Werf determines whether the files changes in the git repository with use of checksums. For user stage and for each mask, the following algorithm is applied:

  • werf creates a list of all files from add path and apply excludePaths and includePaths filters:
  • each file path from the list compared to the mask with the use of glob patterns;
  • if mask matches a directory then this directory content is matched recursively;
  • werf calculates checksum of attributes and content of all matched files.

These checksums are calculated in the beginning of the build process before any stage container is ran.

Example:

---
image: app
git:
- add: /src
  to: /app
  stageDependencies:
    beforeSetup:
    - "*"
shell:
  install:
  - echo "install stage"
  beforeSetup:
  - echo "beforeSetup stage"
  setup:
  - echo "setup stage"

This werf.yaml has a git mapping configuration to transfer /src content from local git repository into /app directory in the image. During the first build, files are cached in gitArchive stage and assembly instructions for install and beforeSetup are executed. The next builds of commits that have only changes outside of the /src do not execute assembly instructions. If a commit has changes inside /src directory, then checksums of matched files are changed, werf will apply git patch, rebuild all existing stages since beforeSetup: beforeSetup and setup. Werf will apply patch on the beforeSetup stage itself.
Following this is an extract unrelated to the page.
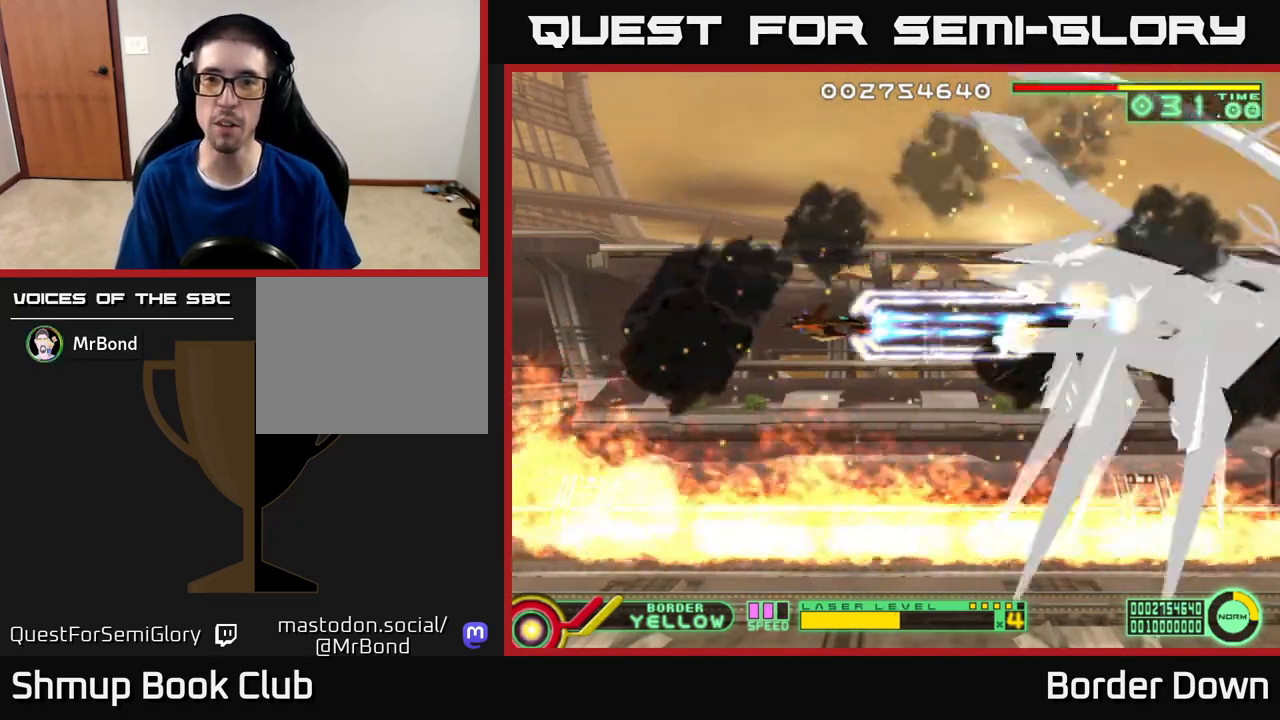
{"buttons": ["A"], "left_stick": "center", "right_stick": "center", "events": []}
Dependency on CacheVersion values

There are situations when a user wants to rebuild all or one of user stages. This can be accomplished by changing cacheVersion or <user stage name>CacheVersion values.

Signature of the install user stage depends on the value of the installCacheVersion parameter. To rebuild the install user stage (and subsequent stages), you need to change the value of the installCacheVersion parameter.

Note that cacheVersion and beforeInstallCacheVersion directives have the same effect. When these values are changed, then the beforeInstall stage and subsequent stages rebuilt.

Example: common image for multiple applications

You can define an image with common packages in separated werf.yaml. cacheVersion value can be used to rebuild this image to refresh packages versions.

image: ~
from: ubuntu:latest
shell:
  beforeInstallCacheVersion: 2
  beforeInstall:
  - apt update
  - apt install ...

This image can be used as base image for multiple applications if images from hub.docker.com doesn’t suite your needs.

External dependency example

CacheVersion directives can be used with go templates to define user stage dependency on files, not in the git tree.

image: ~
from: ubuntu:latest
shell:
  installCacheVersion: {{.Files.Get "some-library-latest.tar.gz" | sha256sum}}
  install:
  - tar zxf some-library-latest.tar.gz
  - <build application>

Build script can be used to download some-library-latest.tar.gz archive and then execute werf build command. If the file is changed then werf rebuilds install user stage and subsequent stages.